Pour apaiser les craintes du gouvernement américain, la société chinoise a entrepris de faire en sorte que les données des utilisateurs basés aux Etats-Unis soient stockées uniquement dans le pays, c’est le projet « Texas ». Ces efforts sont toutefois peu convaincants dans la mesure où le stockage des données aux Etats-Unis ne peut garantir totalement que des employés de ByteDance en Chine n’y auront pas accès.

Mais cette menace doit être relativisée car la Chine a des moyens bien plus efficaces d’accéder à des informations à très haute valeur ajoutée. C’est ce qu’illustre le vol, en 2014, de 21,5 millions de fichiers de l’Office of Personnel Management des Etats-Unis contenant notamment les dossiers de cadres de la sécurité nationale…

Deuxièmement, ByteDance serait sous le contrôle du pouvoir chinois, ce que le PDG de TikTok a démenti lors de son audition devant la Chambre des représentants des Etats-Unis. Mais le système chinois n’assure pas de séparation nette entre l’Etat-parti et la société. Autrement dit, aucune entreprise n’est véritablement indépendante du pouvoir. Ce constat est confirmé par l’établissement, depuis 2014, d’un cadre législatif imposant aux acteurs de la société chinoise de coopérer avec les services de renseignement.

- Consigne -
Répondez à ces questions sur le texte consacré à TikTok :
1. Quel nom porte le projet visant à stocker dans le pays les données des utilisateurs basés aux Etats-Unis ?
2. Combien de fichiers de l'Office of Personnel Management des Etats-Unis ont été volés en 2014 ?
3. Depuis quelle année un cadre législatif impose-t-il aux acteurs de la société chinoise de coopérer avec les services de renseignement ?
Les données ci-dessous forment un ensemble distinct du texte.

- Données fournies -
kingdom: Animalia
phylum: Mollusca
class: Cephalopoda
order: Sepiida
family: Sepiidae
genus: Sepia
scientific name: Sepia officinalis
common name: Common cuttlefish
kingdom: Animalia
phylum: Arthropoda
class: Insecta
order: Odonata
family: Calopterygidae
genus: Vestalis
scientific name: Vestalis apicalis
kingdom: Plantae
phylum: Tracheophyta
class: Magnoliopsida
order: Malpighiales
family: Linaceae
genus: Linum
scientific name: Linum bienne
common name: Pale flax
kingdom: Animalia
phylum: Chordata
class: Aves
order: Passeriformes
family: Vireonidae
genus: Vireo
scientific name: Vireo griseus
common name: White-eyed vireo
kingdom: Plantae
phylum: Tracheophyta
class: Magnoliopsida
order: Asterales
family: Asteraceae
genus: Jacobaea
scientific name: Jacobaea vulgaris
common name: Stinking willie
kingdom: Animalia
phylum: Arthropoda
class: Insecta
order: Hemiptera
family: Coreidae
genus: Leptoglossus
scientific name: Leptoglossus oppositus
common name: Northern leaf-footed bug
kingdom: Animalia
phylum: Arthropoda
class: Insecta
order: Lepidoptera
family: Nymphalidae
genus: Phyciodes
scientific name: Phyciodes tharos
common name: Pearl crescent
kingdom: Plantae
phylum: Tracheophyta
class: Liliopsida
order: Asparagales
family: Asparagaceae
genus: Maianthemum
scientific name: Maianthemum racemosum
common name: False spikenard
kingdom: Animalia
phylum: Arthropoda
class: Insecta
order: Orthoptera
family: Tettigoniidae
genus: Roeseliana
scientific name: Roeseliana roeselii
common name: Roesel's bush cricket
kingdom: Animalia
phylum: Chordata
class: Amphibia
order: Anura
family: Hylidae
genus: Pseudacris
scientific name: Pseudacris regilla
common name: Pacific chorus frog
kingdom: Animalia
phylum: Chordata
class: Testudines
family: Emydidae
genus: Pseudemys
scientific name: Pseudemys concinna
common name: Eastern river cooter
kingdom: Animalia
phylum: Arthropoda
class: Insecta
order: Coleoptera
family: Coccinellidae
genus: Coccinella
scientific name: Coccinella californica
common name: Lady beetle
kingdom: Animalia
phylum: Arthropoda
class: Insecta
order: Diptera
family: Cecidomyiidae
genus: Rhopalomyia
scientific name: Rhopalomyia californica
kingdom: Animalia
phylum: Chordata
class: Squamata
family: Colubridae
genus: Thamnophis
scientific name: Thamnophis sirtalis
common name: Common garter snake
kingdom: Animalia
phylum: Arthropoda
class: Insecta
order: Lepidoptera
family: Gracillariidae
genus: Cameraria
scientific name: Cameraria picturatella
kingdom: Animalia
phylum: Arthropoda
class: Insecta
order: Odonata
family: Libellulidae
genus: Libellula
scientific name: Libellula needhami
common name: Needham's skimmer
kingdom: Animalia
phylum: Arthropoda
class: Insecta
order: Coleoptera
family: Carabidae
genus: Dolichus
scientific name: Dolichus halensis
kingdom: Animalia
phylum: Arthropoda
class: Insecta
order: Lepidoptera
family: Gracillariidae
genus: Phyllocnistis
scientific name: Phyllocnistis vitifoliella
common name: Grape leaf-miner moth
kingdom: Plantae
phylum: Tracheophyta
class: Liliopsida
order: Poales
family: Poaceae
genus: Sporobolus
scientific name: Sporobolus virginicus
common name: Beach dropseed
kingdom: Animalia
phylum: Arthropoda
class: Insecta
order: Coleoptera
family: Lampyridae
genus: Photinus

- Réponse -
1. Le projet « Texas ».
2. 21,5 millions de fichiers.
3. Depuis 2014.